Comenzó a correr en todas direcciones para ver si podía recordar algún punto singular de ese bosque donde hubiese una marca o algún tipo de señal que la reconfortara y le mostrase el camino de vuelta a casa, pero no había ninguna señal. Tropezaba, caía, se arañaba… se iba lastimando poco a poco hasta que el pánico le dominó.

Tanto correr de un lado a otro llegó a un claro del bosque, como si fuera el corazón del mismo bosque, un claro donde se filtraba toda la luz que la luna desprendía. Se sintió un poco mejor ya que ahora la suerte le había sonreído y ahora veía. Comenzó a mirar hacía todas las direcciones y no conseguía ver nada, más allá del claro, no se podía distinguir nada, solo los árboles más cercanos, más allá de estos árboles gobernaba la oscuridad.

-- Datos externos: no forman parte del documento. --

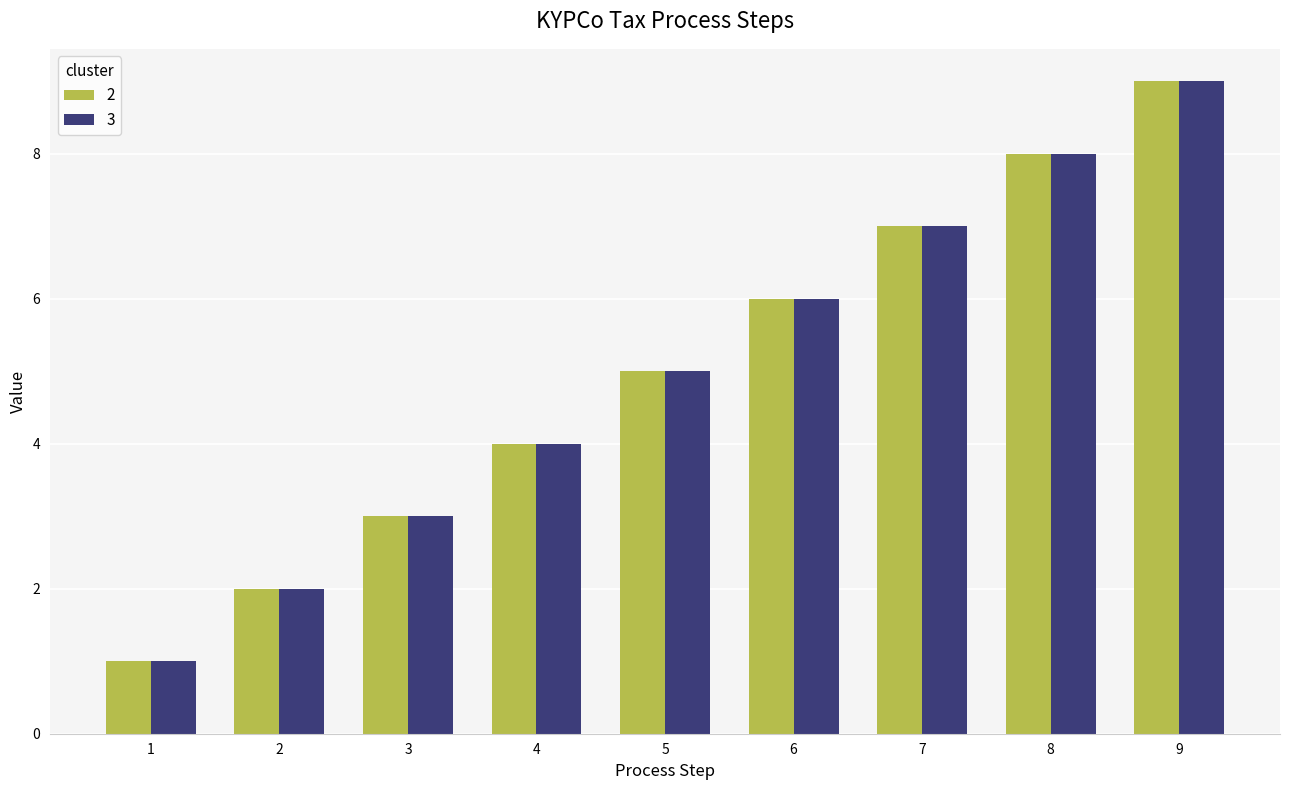

What is the smallest value displayed?

1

Se sentó en el suelo agarrada de sus rodillas, cuando de repente oyó un sonido detrás de sí misma se giró y vio unos ojos rojos que la acechaban, se levantó comenzó a andar de espaldas y volvió a oír otro chasquido que provenía de sus espaldas. Giró de nuevo y vio otros enormes ojos rojos con una mirada penetrante. El terror la paralizó la dejó sin habla, intentaba llorar pero de sus ojos no salía lágrima ninguna, intentaba chillar para pedir socorro pero de su boca no salía ningún sonido, tropezó cayó al suelo de espaldas vio delante la luna llena miró a los lados y vio cada vez más miradas que la acechaban. De pronto la luna falleció todo el cielo se volvió negro algo saltaba de árbol en árbol eran miles y miles o eso parecía, las miradas de los alrededores comenzaban a acercarse más y más. De repente en la tranquila noche se oyó un grito estremecedor el último grito de la pequeña que resonó por todo los alrededores del bosque.

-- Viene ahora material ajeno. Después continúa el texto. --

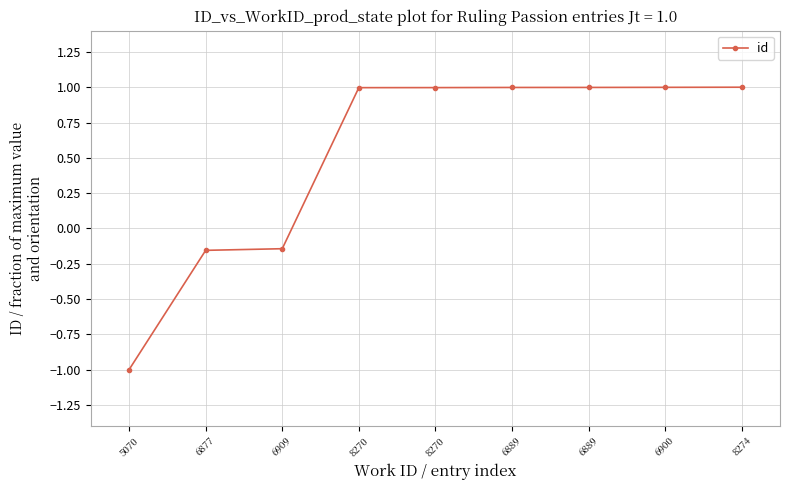

How many positive values are there?

6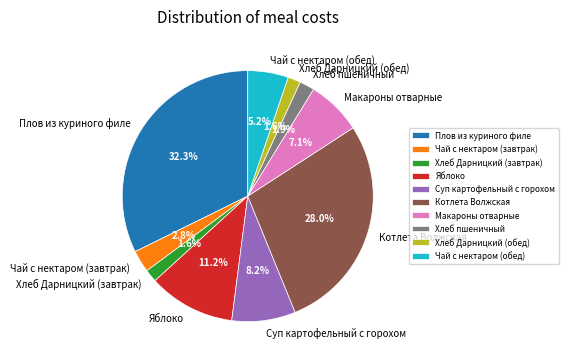

What is the largest slice in the pie chart?

Плов из куриного филе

Aquel grito estremeció a todo el pueblo que dormía plácidamente como cualquier otro día. La familia Wellraid se despertó y vio que su pequeña hija no estaba. El señor Wellraid salió a buscarla mientras que su esposa llamaba a la policía. Todo el pueblo se volcó en su búsqueda, pero la niña jamás apareció, solo encontraron una zapatilla perteneciente a la niña y un lazo que ondeaba en el aire al quedarse atrapado en una rama. Dentro de la zapatilla se encontró una nota que decía:

No busquéis lo que no puede ser encontrado,
no luchéis por una causa perdida
no formuléis preguntas las cuales carecen de respuesta,
no tengáis miedo a lo desconocido,
ya que no sabéis si la muerte es una maldición o una bendición.